Voici quelques citations extraites du livre qui vous donnent un peu le ton général et quelques infos clés :

  • Les femmes doivent être informées sur les risques liés aux polluants environnementaux, au même titre qu’elles le sont déjà pour l’alcool et le tabac.
  • Dès lors qu’elle est médicalisée, la procréation a cette particularité de ne plus être privée.
  • La maladie coeliaque est un intolérance au gluten. […] En conclusion, même si les les publications ne sont pas toujours concordantes, il semble que la maladie coeliaque soit plus fréquente chez les femmes mais aussi chez les hommes infertiles. Sa recherche devrait faire partie du bilan de toute infertilité inexpliquée.
  • Une étude israélienne plus récente a étudié la prévalence d’une déficience en vitamine B12 chez des couples infertiles.
  • […] les auteurs concluent donc à l’efficacité du zinc, administré seul.
  • Aujourd’hui on parle de MAC, pour médecines alternatives et complémentaires. Le Conseil National de l’Ordre des Médecins reconnaît et autorise quatre MAC : l’acupuncture, l’homéopathie, la mésothérapie et l’ostéopathie.
  • Une étude récente a mesuré le stress chez les hommes et les femmes se préparant à une FIV. Les symptômes de dépression, d’anxiété et de sensation de stress étaient significativement plus élevés chez les femmes que chez leur partenaire. Les patientes qui me consultent expriment en effet combien elles vivent mal la procréation médicalement assistée où les actes techniques sont parfois totalement déshumanisés.

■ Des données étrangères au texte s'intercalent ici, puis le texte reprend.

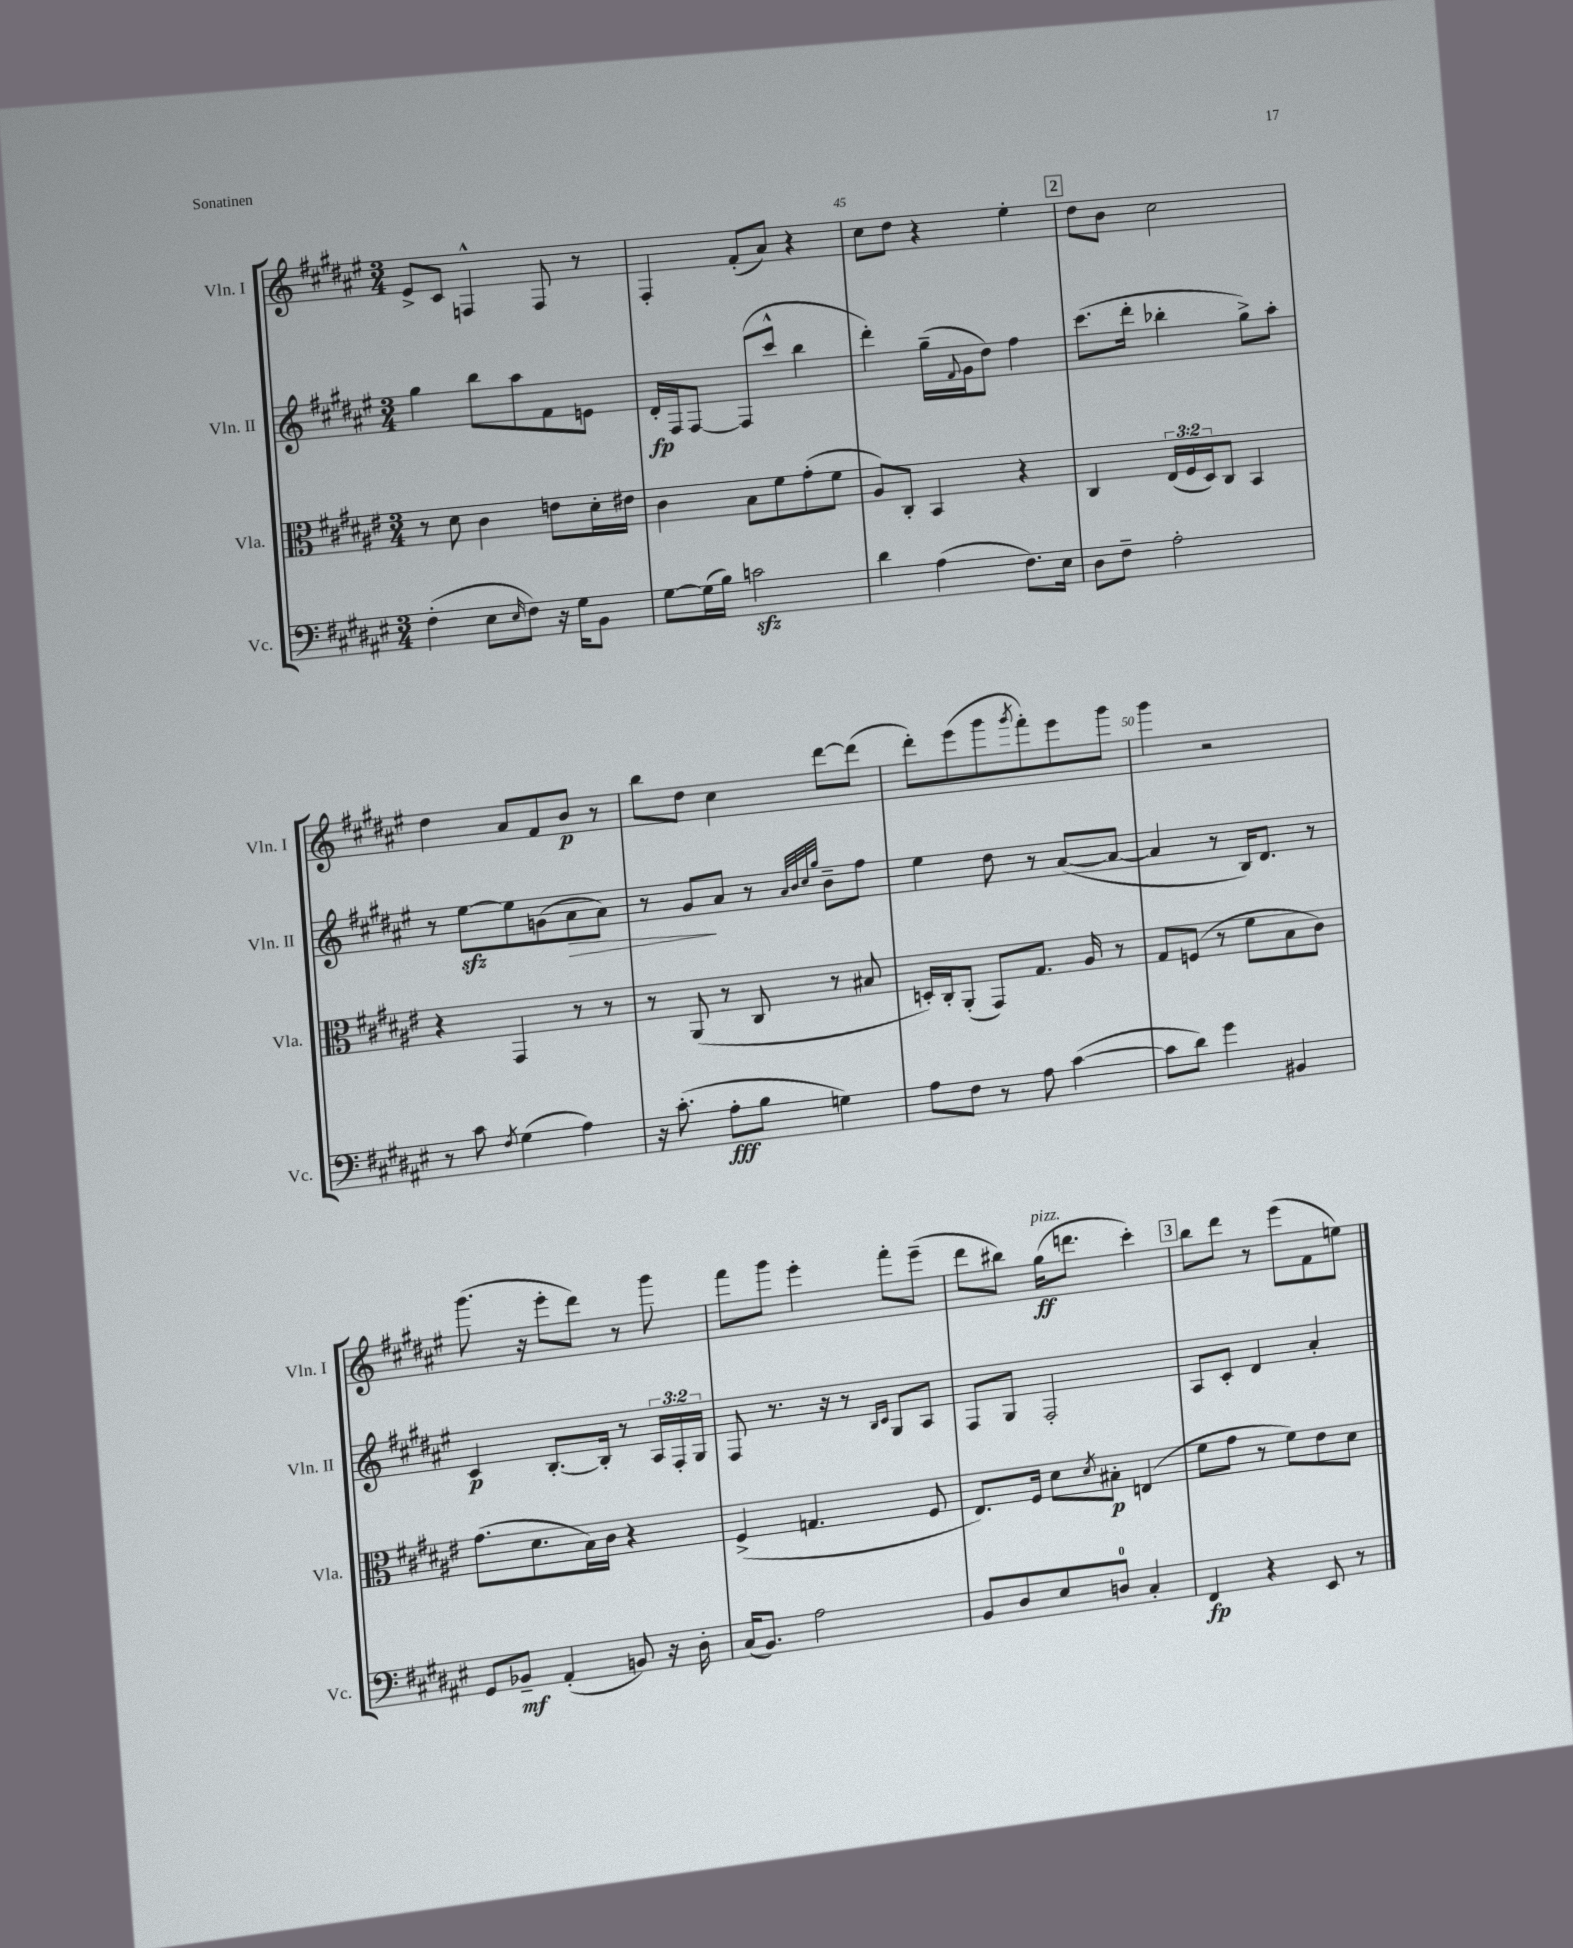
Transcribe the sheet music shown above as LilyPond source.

<<
\new StaffGroup <<
\new Staff = "s0" \with { instrumentName = "Vln. I" shortInstrumentName = "Vln. I" } {
    \clef treble \key fis \major \numericTimeSignature \time 3/4
    eis'8-> cis'8 f4-^ f8 r8 |
    fis4-. fis'8-.( ais'8) r4 |
    cis''8 dis''8 r4 eis''4-. |
    \mark \markup { \box "2" } dis''8 b'8 cis''2 |
    dis''4 ais'8 fis'8 b'8\p r8 |
    b''8 dis''8 cis''4 dis'''8~ dis'''8( |
    dis'''8-.) eis'''8( gis'''8 \acciaccatura { gis'''8 } fis'''8-.) eis'''8 gis'''8 |
    gis'''4 r2 |
    gis'''8.( r16 eis'''8-. dis'''8) r8 gis'''8 |
    fis'''8 gis'''8 eis'''4-. fis'''8-. eis'''8--( |
    dis'''8 bis''8) gis''16\ff^\markup { \italic "pizz." }( d'''8. cis'''4-.) |
    \mark \markup { \box "3" } b''8 dis'''8 r8 eis'''8( fis'8 e''8) \bar "|." |
}
\new Staff = "s1" \with { instrumentName = "Vln. II" shortInstrumentName = "Vln. II" } {
    \clef treble \key fis \major \numericTimeSignature \time 3/4 \override Staff.TupletNumber.text = #tuplet-number::calc-fraction-text
    gis''4 b''8 ais''8 fis'8 e'8 |
    dis'16-.\fp fis16 fis8~ fis8( cis'''8-^ b''4 |
    dis'''4-.) gis''16--( \appoggiatura { fis'8 } gis'16 dis''8) fis''4 |
    \mark \markup { \box "2" } cis'''8.( dis'''16-. bes''4-. gis''8->) ais''8-. |
    r8 eis''8~\sfz eis''8 g'8( ais'8\> ais'8) |
    r8 gis'8\! ais'8 r8 \grace { ais'32 b'32 cis''32 gis''32 } b'8-- fis''8 |
    eis''4 dis''8 r8 ais'8~( ais'8~ |
    ais'4 r8 b16) dis'8. r8 |
    cis'4\p b8.~-. b16-. r8 \tuplet 3/2 { ais16 fis16-. gis16 } |
    fis8 r8. r16 r8 \grace { b16 cis'16 } gis8 ais8 |
    fis8 gis8 fis2-. |
    \mark \markup { \box "3" } ais8 cis'8-. dis'4 ais'4-. \bar "|." |
}
\new Staff = "s2" \with { instrumentName = "Vla." shortInstrumentName = "Vla." } {
    \clef alto \key fis \major \numericTimeSignature \time 3/4 \override Staff.TupletNumber.text = #tuplet-number::calc-fraction-text
    r8 dis'8 cis'4 e'8 dis'16-. eis'16 |
    cis'4 b8 fis'8 gis'8-.( fis'8 |
    ais8) cis8-. b,4 r4 |
    \mark \markup { \box "2" } cis4 \tuplet 3/2 { eis16( fis16 dis16) } cis8 b,4 |
    r4 gis,4 r8 r8 |
    r8 ais,8( r8 cis8 r8 bis8 |
    d16-.) cis16-. ais,8-.( gis,8) gis8. ais16 r8 |
    gis8 f8( r8 fis'8 b8 cis'8) |
    gis'8.( dis'8. b16) cis'16 r4 |
    fis4->( g4. fis8 |
    eis8.) fis16 dis'8 \acciaccatura { dis'8 } bis8-.\p e4( |
    \mark \markup { \box "3" } fis'8 gis'8 r8 fis'8) eis'8 dis'8 \bar "|." |
}
\new Staff = "s3" \with { instrumentName = "Vc." shortInstrumentName = "Vc." } {
    \clef bass \key fis \major \numericTimeSignature \time 3/4
    fis4-.( eis8 \grace { eis16 } fis8) r16 gis16 b,8 |
    gis8~ gis16( b16) c'2\sfz |
    dis'4 ais4( fis8.) eis16 |
    \mark \markup { \box "2" } dis8 fis8-- ais2-. |
    r8 cis'8 \acciaccatura { fis8 } gis4( ais4) |
    r16 cis'8.-.( ais8-.\fff b8 g4) |
    ais8 fis8 r8 ais8 cis'4~( |
    cis'8 dis'8) gis'4 bis,4 |
    gis,8 bes,8--\mf ais,4-.( b,8) r16 dis16-. |
    cis16( b,8.) ais2 |
    b,8 dis8 eis8 d8-0 cis4-. |
    \mark \markup { \box "3" } fis,4\fp r4 eis,8 r8 \bar "|." |
}
>>
>>
\layout { \context { \Score currentBarNumber = #43 \override BarNumber.break-visibility = ##(#f #t #t) barNumberVisibility = #(every-nth-bar-number-visible 5) } }
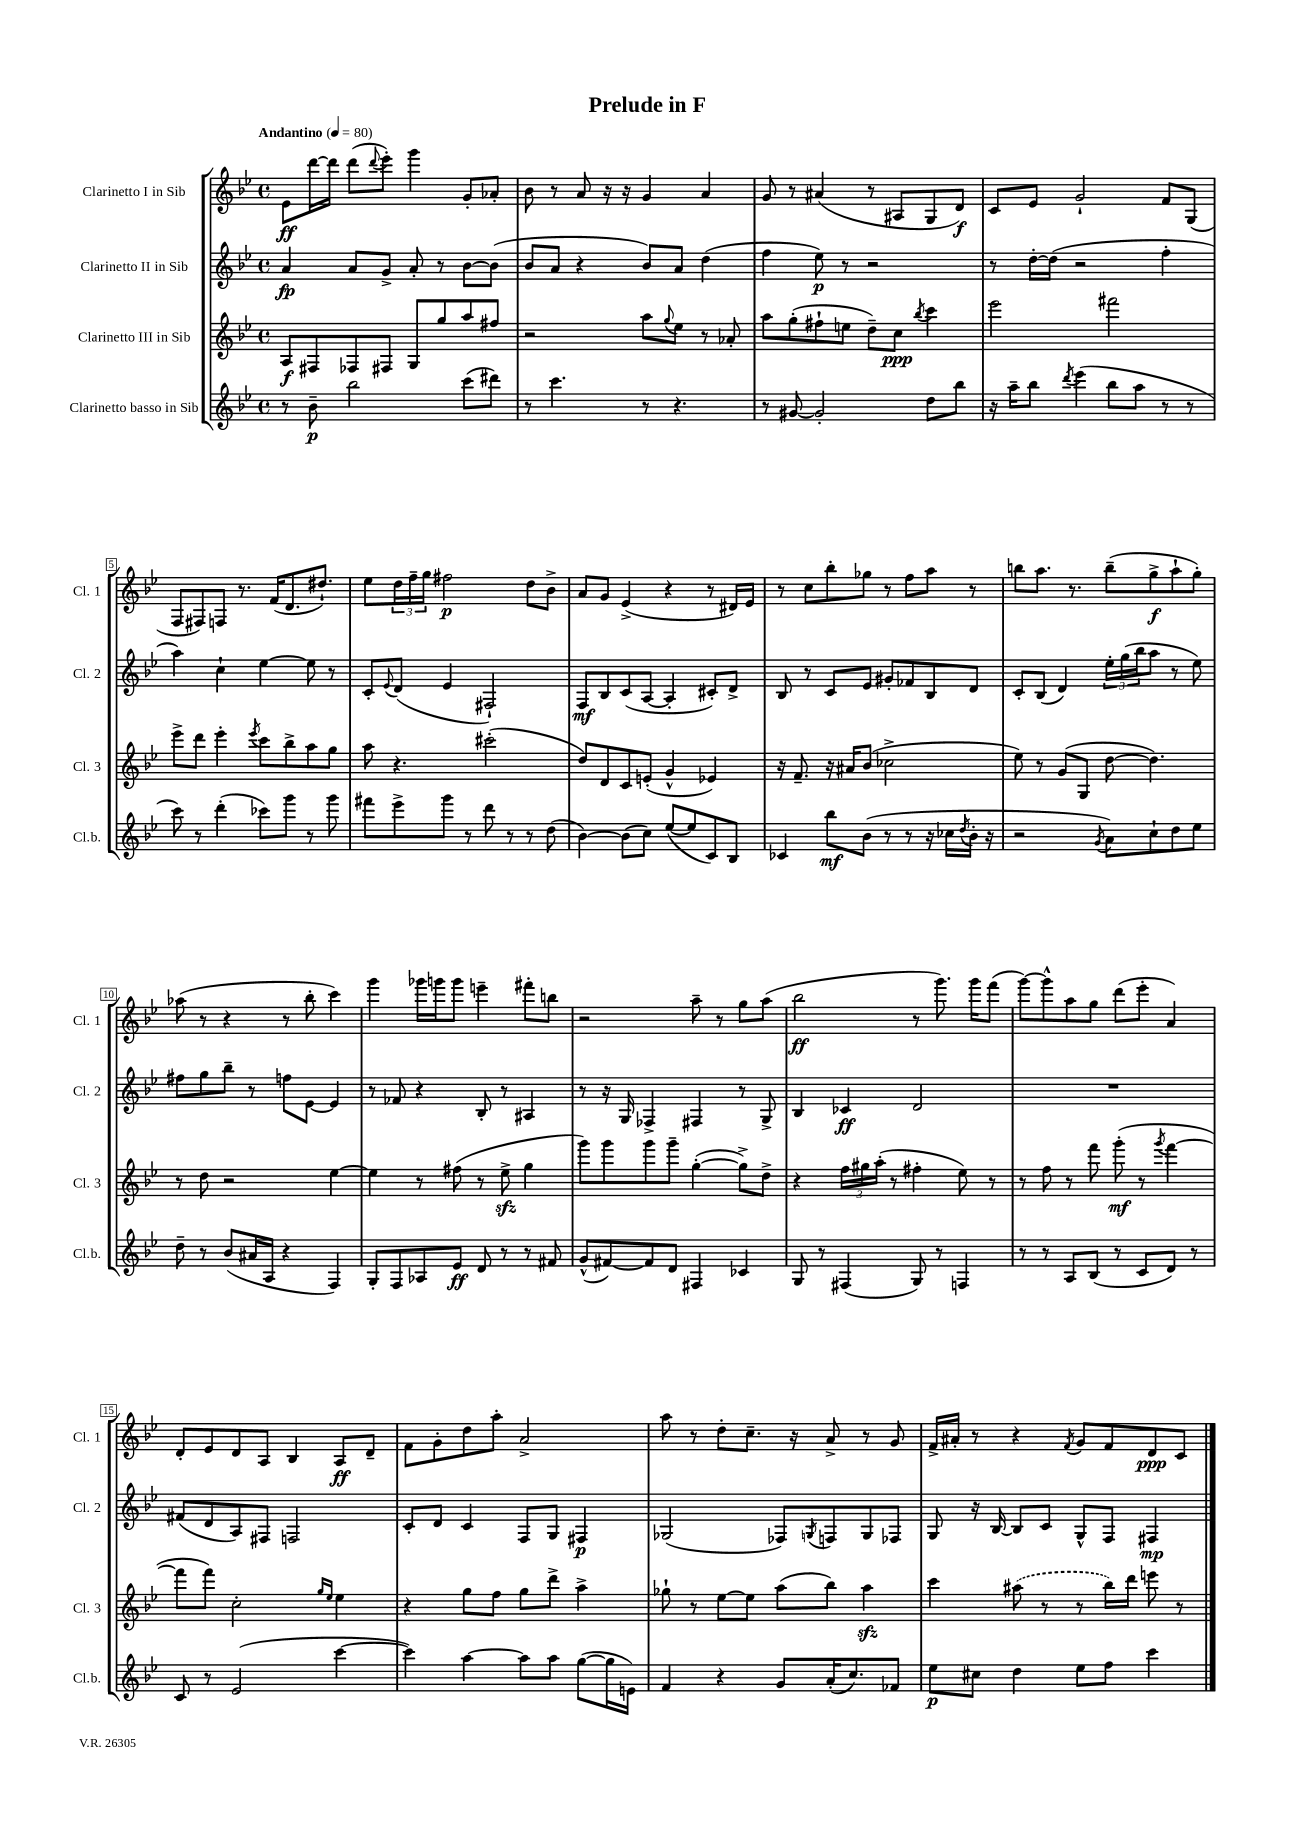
\header { title = "Prelude in F" }
<<
\new StaffGroup <<
\new Staff = "s0" \with { instrumentName = "Clarinetto I in Sib" shortInstrumentName = "Cl. 1" } {
    \clef treble \key bes \major \defaultTimeSignature \time 4/4 \tempo "Andantino" 4 = 80
    ees'8\ff d'''16~ d'''16 d'''8( \appoggiatura { d'''8 } ees'''8-.) g'''4 g'8-. aes'8-. |
    bes'8 r8 a'8 r16 r16 g'4 a'4 |
    g'8 r8 ais'4( r8 ais8 g8 d'8\f) |
    c'8 ees'8 g'2-! f'8 g8( |
    f8 fis8) f8 r8. f'16( d'8. dis''8.-!) |
    ees''8 \tuplet 3/2 { d''16 f''16-- g''16 } fis''2\p d''8 bes'8-> |
    a'8 g'8 ees'4->( r4 r8 dis'16) ees'16 |
    r8 c''8 bes''8-. ges''8 r8 f''8 a''8 r8 |
    b''8 a''8. r8. b''8--( g''8->\f a''8-! g''8-.) |
    aes''8( r8 r4 r8 bes''8-. c'''4) |
    g'''4 ges'''16 g'''16 g'''8 e'''4-- fis'''8-. b''8 |
    r2 a''8-- r8 g''8 a''8( |
    bes''2\ff r8 g'''8.) g'''16 f'''8( |
    g'''8~) g'''8-^ a''8 g''8 d'''8( ees'''8-. a'4) |
    d'8-. ees'8 d'8 a8 bes4 a8\ff d'8-- |
    f'8 g'8-. d''8 a''8-. a'2-> |
    a''8 r8 d''8-. c''8.-- r16 a'8-> r8 g'8 |
    f'16-> ais'16-. r8 r4 \acciaccatura { f'8 } g'8 f'8 d'8\ppp c'8 \bar "|." |
}
\new Staff = "s1" \with { instrumentName = "Clarinetto II in Sib" shortInstrumentName = "Cl. 2" } {
    \clef treble \key bes \major \defaultTimeSignature \time 4/4
    a'4\fp a'8 g'8-> a'8-. r8 bes'8~ bes'8( |
    bes'8 a'8 r4 bes'8) a'8 d''4( |
    f''4 ees''8\p) r8 r2 |
    r8 d''16~-. d''16( r2 f''4-. |
    a''4) c''4-! ees''4~ ees''8 r8 |
    c'8-. \appoggiatura { ees'8 } d'8( ees'4 fis2-!) |
    f8\mf bes8 c'8( a8~ a4-. cis'8-.) d'8-> |
    bes8 r8 c'8 ees'8 gis'8-. fes'8 bes8 d'8 |
    c'8-. bes8( d'4) \tuplet 3/2 { ees''16-. g''16( bes''16 } a''8 r8 ees''8) |
    fis''8 g''8 bes''8-- r8 f''8 ees'8~ ees'4 |
    r8 fes'8 r4 bes8-. r8 ais4 |
    r8 r16 g16 fes4-> fis4 r8 g8-> |
    bes4 ces'4\ff d'2 |
    R1 |
    fis'8( d'8 a8) fis8 f2 |
    c'8-. d'8 c'4 f8 g8 fis4\p |
    ges2( fes8) \acciaccatura { g8 } f8 g8 fes8 |
    g8 r16 bes16~ bes8 c'8 g8-^ f8 fis4\mp \bar "|." |
}
\new Staff = "s2" \with { instrumentName = "Clarinetto III in Sib" shortInstrumentName = "Cl. 3" } {
    \clef treble \key bes \major \defaultTimeSignature \time 4/4
    a8\f fis8 fes8 fis8 g8 g''8 a''8 fis''8 |
    r2 a''8 \appoggiatura { g''8 } ees''8 r8 aes'8-. |
    a''8 g''8-.( fis''8-! e''8 d''8--) c''8\ppp \acciaccatura { bes''8 } c'''4 |
    ees'''2 fis'''2 |
    ees'''8-> d'''8 ees'''4-. \acciaccatura { ees'''8 } c'''8 bes''8-> a''8 g''8 |
    a''8 r4. cis'''2-.( |
    d''8) d'8 c'8 e'8-.( g'4-^ ees'4) |
    r16 f'8.-- r16 ais'16 bes'8( ces''2-> |
    ees''8) r8 g'8( g8 d''8~ d''4.) |
    r8 d''8 r2 ees''4~ |
    ees''4 r8 fis''8( r8 ees''8->\sfz g''4 |
    g'''8) g'''8 g'''8 g'''8-- g''4~-.( g''8->) d''8-> |
    r4 \tuplet 3/2 { f''16 gis''16 a''16-.( } r8 fis''4-. ees''8) r8 |
    r8 f''8 r8 f'''8 g'''8-.\mf( r8 \acciaccatura { g'''8 } f'''4~ |
    f'''8 f'''8) c''2-. \grace { g''16 ees''16 } ees''4 |
    r4 g''8 f''8 g''8 d'''8-> a''4-> |
    ges''8-! r8 ees''8~ ees''8 a''8( bes''8) a''4\sfz |
    c'''4 \once \slurDashed ais''8( r8 r8 bes''16) d'''16 e'''8 r8 \bar "|." |
}
\new Staff = "s3" \with { instrumentName = "Clarinetto basso in Sib" shortInstrumentName = "Cl.b." } {
    \clef treble \key bes \major \defaultTimeSignature \time 4/4
    r8 bes'8--\p bes''2 c'''8( dis'''8) |
    r8 c'''4. r8 r4. |
    r8 gis'8~ gis'2-. d''8 bes''8 |
    r16 a''16-- bes''8 \acciaccatura { d'''8 } ees'''4( bes''8 a''8 r8 r8 |
    c'''8) r8 d'''4-.( ces'''8) g'''8 r8 g'''8 |
    fis'''8 ees'''8-> g'''8 r8 d'''8 r8 r8 d''8( |
    bes'4~) bes'8( c''8) ees''8~( ees''8 c'8) bes8 |
    ces'4 bes''8\mf bes'8( r8 r8 r16 ces''16 \acciaccatura { d''8 } bes'16-. r16 |
    r2 \acciaccatura { g'8 } a'8) c''8-! d''8 ees''8 |
    d''8-- r8 bes'8( ais'16 a16 r4 f4) |
    g8-. f8 aes8 ees'8\ff d'8 r8 r8 fis'8 |
    g'8-^( fis'8~) fis'8 d'8 fis4 ces'4 |
    g8 r8 fis4( g8) r8 f4 |
    r8 r8 a8 bes8( r8 c'8 d'8) r8 |
    c'8 r8 ees'2( c'''4~ |
    c'''4) a''4~ a''8 a''8 g''8~( g''16 e'16) |
    f'4 r4 g'8 a'16-.( c''8.) fes'8 |
    ees''8\p cis''8 d''4 ees''8 f''8 c'''4 \bar "|." |
}
>>
>>
\layout { \context { \Score \override BarNumber.stencil = #(make-stencil-boxer 0.1 0.3 ly:text-interface::print) } }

  • Selon une étude publiée dans le British Medical Journal en février 2008 […] suite à la FIV, le taux de grossesse clinique était amélioré de 65% chez les femmes ayant pratiqué l’acupuncture comparé au groupe témoin.
  • Une patiente m’a rapporté il y a quelques temps le programme d’accompagnement du parcours de FIV d’une clinique situe au Royaume-Uni. Il est notable de constater que les protocoles classiques de FIV sont associés à un accompagnement par acupuncture, par la nutrition comportant des conseils sur l’alimentation, la prise de vitamines, de DHA (cet acide gras poly-insaturé) et une séance de visualisation par hypnose avant la ponction ovocytaire.
  • A toutes les femmes qui me consultent, mon conseil est le suivant : essayez tout ce qui est possible, l’acupuncture notamment mais aussi l’ostéopathie qui a également démontré son intérêt, ne baissez pas les bras après un échec et changez votre mode de vie dans le sens d’une augmentation du bien-être et d’une amélioration de l’hygiène de vie (alimentation, sommeil, sport modéré, lutte contre le stress, etc.)
  • [S’agissant des femmes ayant accepté de témoigner dans cet ouvrage] : Qu’elles soient ou non engagées dans un parcours de PMA, subissant injections, ponctions, examens multiples, elles ont choisi de ne pas tout déléguer à la technique mais au contraire de réinvestir leur corps, le choyer, le nourrir de façon appropriée.